Майор был кем-то вроде отчима Марку. Мать то хотела, чтобы они расписались, то обещала Борису Николаевичу, что выгонит его взашей. На что майор всегда одинаково громко, кривя рот и откидывая голову, хохотал. В Москве Борис Николаевич появлялся у них в квартире нерегулярно. Иногда - два раза в неделю. Иногда исчезал на месяц. Иногда - оставался и жил день за днем. Но в Крым, где у Лушиных была дача, он прикатывал на целый месяц. С гитарой, спидолой и своими неизменными шуточками. Марка он звал Мавр. Софью Аркадьевну - Марго, иногда королевой Марго. Боба п/о, племенной осеменитель. И был страшно доволен.
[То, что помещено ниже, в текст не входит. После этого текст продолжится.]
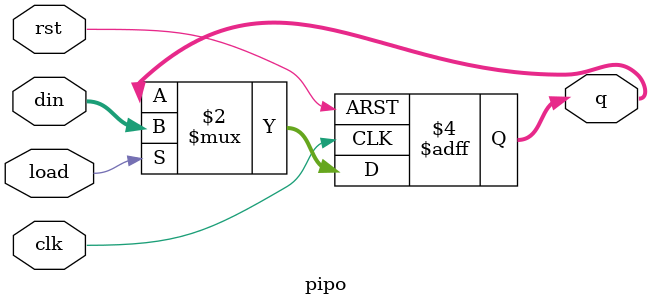
<source format=v>
module pipo(
  input clk, rst, load,
  input [3:0] din,
  output reg [3:0] q
);
  always @(posedge clk or posedge rst) begin
    if (rst)
      q <= 4'b0000;
    else if (load)
      q <= din;  
  end
endmodule

/*module pipo_dataflow (
  input clk, reset, load,
  input [3:0] d_in,
  output [3:0] q
);
  reg [3:0] temp;
  assign q = temp; // parallel output

  always @(posedge clk or posedge reset) begin
    if (reset)
      temp <= 4'b0000;
    else if (load)
      temp <= d_in; // load parallel data
  end
endmodule */

/*module dff (input clk, reset, d, output reg q);
  always @(posedge clk or posedge reset) begin
    if (reset) q <= 0;
    else q <= d;
  end
endmodule

module pipo_structural (
  input clk, reset, load,
  input [3:0] d_in,
  output [3:0] q
);
  wire q0, q1, q2, q3;

  dff dff0(clk, reset, load ? d_in[0] : q0, q0);
  dff dff1(clk, reset, load ? d_in[1] : q1, q1);
  dff dff2(clk, reset, load ? d_in[2] : q2, q2);
  dff dff3(clk, reset, load ? d_in[3] : q3, q3);

  assign q = {q3, q2, q1, q0}; // parallel output
endmodule*/
</source>
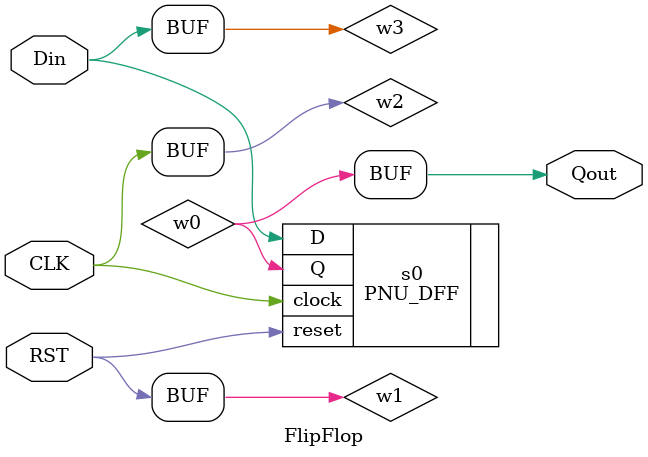
<source format=v>
module FlipFlop(Din,CLK,RST,Qout);

input Din;
input CLK;
input RST;
output Qout;

wire  w0;
wire  w1;
wire  w2;
wire  w3;

assign w3 = Din;
assign w2 = CLK;
assign w1 = RST;
assign Qout = w0;

PNU_DFF
     s0 (
      .Q(w0),
      .reset(w1),
      .clock(w2),
      .D(w3));

endmodule


</source>
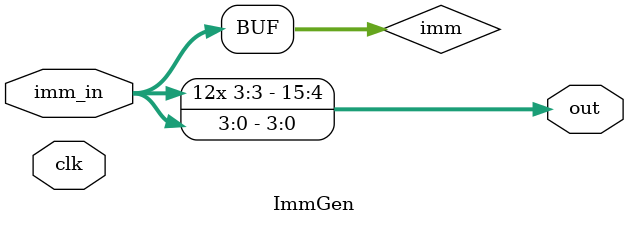
<source format=v>
`timescale 1ns / 1ps
module ImmGen(
    input clk,
    input [3:0] imm_in,
    output reg [15:0] out 
    );
    wire [3:0] imm;
    assign imm = imm_in;
//sign extension of input assigned to output
always @ (*)
    begin
        out [15:0] <= {{12{imm[3]}}, imm[3:0]};        
    end 
endmodule
</source>
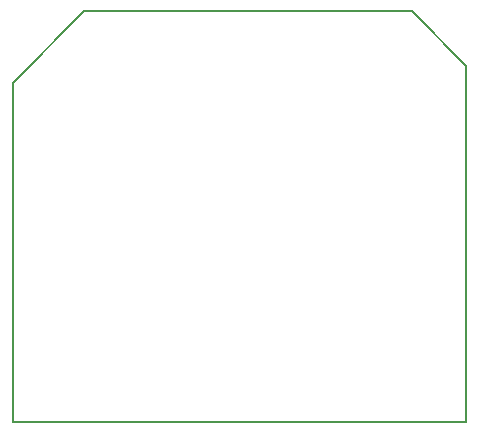
<source format=gko>
G04*
G04 #@! TF.GenerationSoftware,Altium Limited,Altium Designer,18.0.9 (584)*
G04*
G04 Layer_Color=16711935*
%FSLAX24Y24*%
%MOIN*%
G70*
G01*
G75*
%ADD14C,0.0079*%
D14*
X47795Y22589D02*
Y34488D01*
X45994Y36289D02*
X47795Y34488D01*
X35059Y36289D02*
X45994D01*
X32677Y33907D02*
X35059Y36289D01*
X32677Y22589D02*
Y33907D01*
Y22589D02*
X47795D01*
M02*

</source>
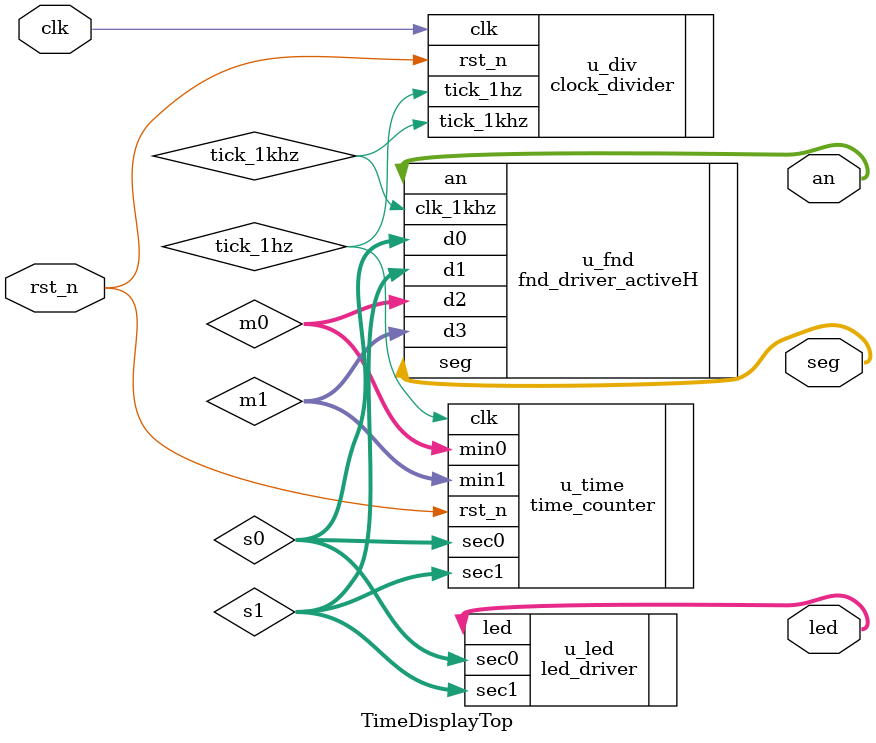
<source format=v>
module TimeDisplayTop(
    input  wire clk,        // 100 MHz
    input  wire rst_n,      // Reset switch (Low = reset)
    output wire [15:0] led, // 16 LEDs  (High = ON)
    output wire [6:0] seg,  // Segments (High = ON)
    output wire [3:0] an    // Digit EN (High = ON)
);
    /* ¦¡¦¡ 1 kHz / 1 Hz ¦¡¦¡¦¡¦¡¦¡¦¡¦¡¦¡¦¡¦¡¦¡¦¡¦¡¦¡¦¡¦¡¦¡¦¡¦¡¦¡¦¡¦¡¦¡¦¡¦¡¦¡¦¡¦¡¦¡¦¡¦¡ */
    wire tick_1khz, tick_1hz;
    clock_divider #(.CLK_HZ(100_000_000)) u_div (
        .clk       (clk),
        .rst_n     (rst_n),
        .tick_1khz (tick_1khz),
        .tick_1hz  (tick_1hz)
    );

    /* ¦¡¦¡ BCD Time Counter (00:00-59:59) ¦¡¦¡¦¡¦¡¦¡¦¡¦¡¦¡¦¡¦¡¦¡¦¡ */
    wire [3:0] s0, s1, m0, m1;
    time_counter u_time (
        .clk   (tick_1hz),
        .rst_n (rst_n),
        .sec0  (s0), .sec1 (s1),
        .min0  (m0), .min1 (m1)
    );

    /* ¦¡¦¡ LED: ÃÊ¸¦ 2Áø¼ö·Î ¦¡¦¡¦¡¦¡¦¡¦¡¦¡¦¡¦¡¦¡¦¡¦¡¦¡¦¡¦¡¦¡¦¡¦¡¦¡¦¡¦¡¦¡¦¡¦¡¦¡¦¡ */
    led_driver u_led (.sec0(s0), .sec1(s1), .led(led));

    /* ¦¡¦¡ 7-Segment: MM:SS (active-High) ¦¡¦¡¦¡¦¡¦¡¦¡¦¡¦¡¦¡¦¡¦¡¦¡ */
    fnd_driver_activeH u_fnd (
        .clk_1khz (tick_1khz),
        .d0(s0), .d1(s1), .d2(m0), .d3(m1),
        .seg(seg), .an(an)
    );
endmodule

</source>
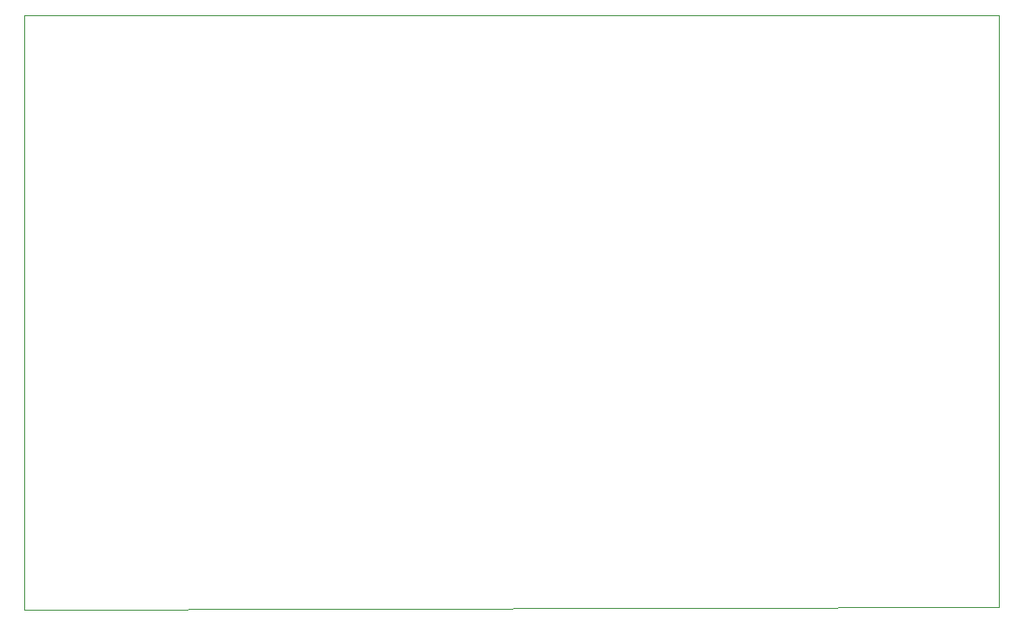
<source format=gbr>
G04 #@! TF.GenerationSoftware,KiCad,Pcbnew,5.1.5+dfsg1-2build2*
G04 #@! TF.CreationDate,2022-03-18T16:26:14+00:00*
G04 #@! TF.ProjectId,pico41,7069636f-3431-42e6-9b69-6361645f7063,rev?*
G04 #@! TF.SameCoordinates,Original*
G04 #@! TF.FileFunction,Profile,NP*
%FSLAX46Y46*%
G04 Gerber Fmt 4.6, Leading zero omitted, Abs format (unit mm)*
G04 Created by KiCad (PCBNEW 5.1.5+dfsg1-2build2) date 2022-03-18 16:26:14*
%MOMM*%
%LPD*%
G04 APERTURE LIST*
%ADD10C,0.050000*%
G04 APERTURE END LIST*
D10*
X-2286000Y-35814000D02*
X-2286000Y20320000D01*
X89662000Y-35560000D02*
X-2286000Y-35814000D01*
X89662000Y20320000D02*
X89662000Y-35560000D01*
X-2286000Y20320000D02*
X89662000Y20320000D01*
M02*

</source>
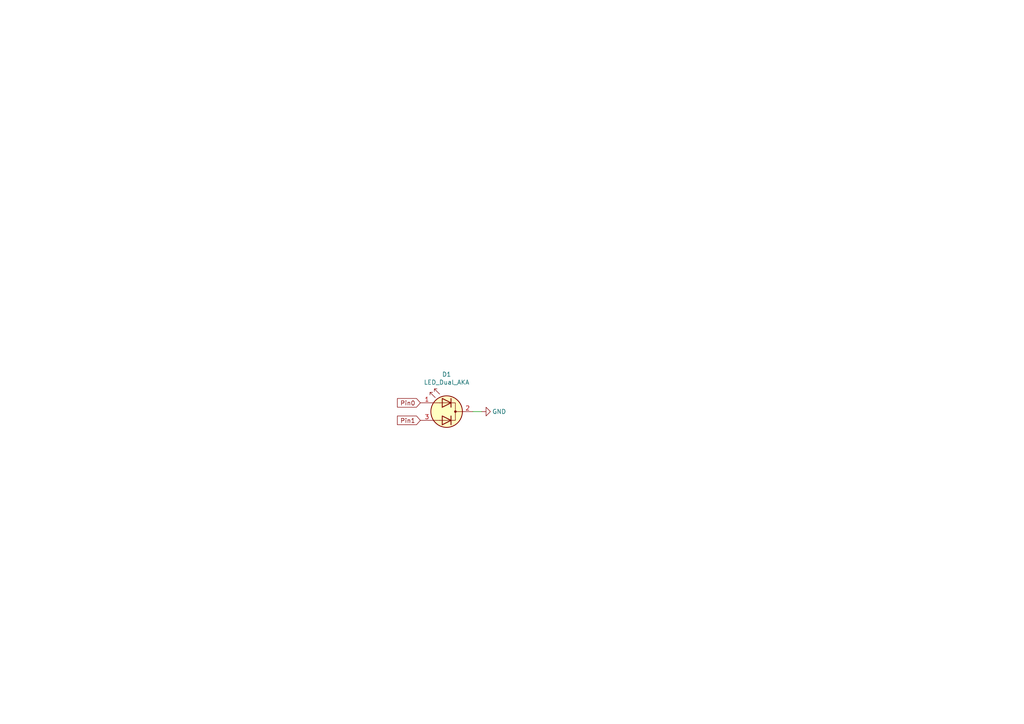
<source format=kicad_sch>
(kicad_sch (version 20211123) (generator eeschema)

  (uuid ed695607-0241-4010-bf47-43bd44b9f415)

  (paper "A4")

  


  (wire (pts (xy 137.16 119.38) (xy 139.7 119.38))
    (stroke (width 0) (type default) (color 0 0 0 0))
    (uuid 0f35b37e-70d1-470e-a875-c072827ddb1d)
  )

  (global_label "Pin0" (shape input) (at 121.92 116.84 180) (fields_autoplaced)
    (effects (font (size 1.27 1.27)) (justify right))
    (uuid de029511-c699-4164-869a-82bb7fb689ad)
    (property "Intersheet References" "${INTERSHEET_REFS}" (id 0) (at 0 0 0)
      (effects (font (size 1.27 1.27)) hide)
    )
  )
  (global_label "Pin1" (shape input) (at 121.92 121.92 180) (fields_autoplaced)
    (effects (font (size 1.27 1.27)) (justify right))
    (uuid f1d91438-020e-4b62-8260-d97b08874116)
    (property "Intersheet References" "${INTERSHEET_REFS}" (id 0) (at 0 0 0)
      (effects (font (size 1.27 1.27)) hide)
    )
  )

  (symbol (lib_id "Device:LED_Dual_AKA") (at 129.54 119.38 0) (mirror y) (unit 1)
    (in_bom yes) (on_board yes)
    (uuid 00000000-0000-0000-0000-00005fd639c8)
    (property "Reference" "D1" (id 0) (at 129.54 108.585 0))
    (property "Value" "LED_Dual_AKA" (id 1) (at 129.54 110.8964 0))
    (property "Footprint" "LED_THT:LED_D3.0mm-3" (id 2) (at 129.54 119.38 0)
      (effects (font (size 1.27 1.27)) hide)
    )
    (property "Datasheet" "~" (id 3) (at 129.54 119.38 0)
      (effects (font (size 1.27 1.27)) hide)
    )
    (property "Device" "LED" (id 4) (at 129.54 119.38 0)
      (effects (font (size 1.27 1.27)) hide)
    )
    (property "Description" "LED GREEN/RED DIFFUSED T-1 T/H" (id 5) (at 129.54 119.38 0)
      (effects (font (size 1.27 1.27)) hide)
    )
    (property "Place" "No" (id 6) (at 129.54 119.38 0)
      (effects (font (size 1.27 1.27)) hide)
    )
    (property "Dist" "Digikey" (id 7) (at 129.54 119.38 0)
      (effects (font (size 1.27 1.27)) hide)
    )
    (property "DistPartNumber" "754-1221-ND" (id 8) (at 129.54 119.38 0)
      (effects (font (size 1.27 1.27)) hide)
    )
    (property "DistLink" "https://www.digikey.de/product-detail/en/kingbright/WP3VEGW/754-1221-ND/1747620" (id 9) (at 129.54 119.38 0)
      (effects (font (size 1.27 1.27)) hide)
    )
    (pin "1" (uuid 0b3185a0-fafd-4560-8372-ce898f66c14d))
    (pin "2" (uuid 8e2ebff6-acb6-4454-96a4-79b110def335))
    (pin "3" (uuid c6719b3c-7f97-4f17-8d35-88df16305694))
  )

  (symbol (lib_id "power:GND") (at 139.7 119.38 90) (unit 1)
    (in_bom yes) (on_board yes)
    (uuid 00000000-0000-0000-0000-00005fd63ba1)
    (property "Reference" "#PWR0105" (id 0) (at 146.05 119.38 0)
      (effects (font (size 1.27 1.27)) hide)
    )
    (property "Value" "GND" (id 1) (at 144.78 119.38 90))
    (property "Footprint" "" (id 2) (at 139.7 119.38 0)
      (effects (font (size 1.27 1.27)) hide)
    )
    (property "Datasheet" "" (id 3) (at 139.7 119.38 0)
      (effects (font (size 1.27 1.27)) hide)
    )
    (pin "1" (uuid d5e608e0-a9b3-41ba-b33b-6002fa0bb638))
  )

  (sheet_instances
    (path "/" (page "1"))
  )

  (symbol_instances
    (path "/00000000-0000-0000-0000-00005fd63ba1"
      (reference "#PWR0105") (unit 1) (value "GND") (footprint "")
    )
    (path "/00000000-0000-0000-0000-00005fd639c8"
      (reference "D1") (unit 1) (value "LED_Dual_AKA") (footprint "LED_THT:LED_D3.0mm-3")
    )
  )
)

</source>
Дача стояла между сухой солончаковой степью и морем. От шумного дачного поселка их отделяла забирающая в горы неширокая дорога. Дача принадлежала отцу Марка, для которого у майора, несмотря на все протесты матери, тоже была кличка. Отца он называл "еврейским вопросом". Отец жил на даче осенью или ранней весною, когда поселок был пуст и тих. Он был писателем, но в последние годы его не печатали. Мать говорила - из-за дурацкого характера. Отец, с которым Марк в Москве виделся часто, объяснял по-другому: он хотел уехать. В Израиль. Или в Италию. Он бывал в Италии раньше, ездил с делегациями и просто туристом и говорил Марку, что ничего лучше в мире нет. "Белла, белла Италия!" - вздыхал он, и глаза его мутнели.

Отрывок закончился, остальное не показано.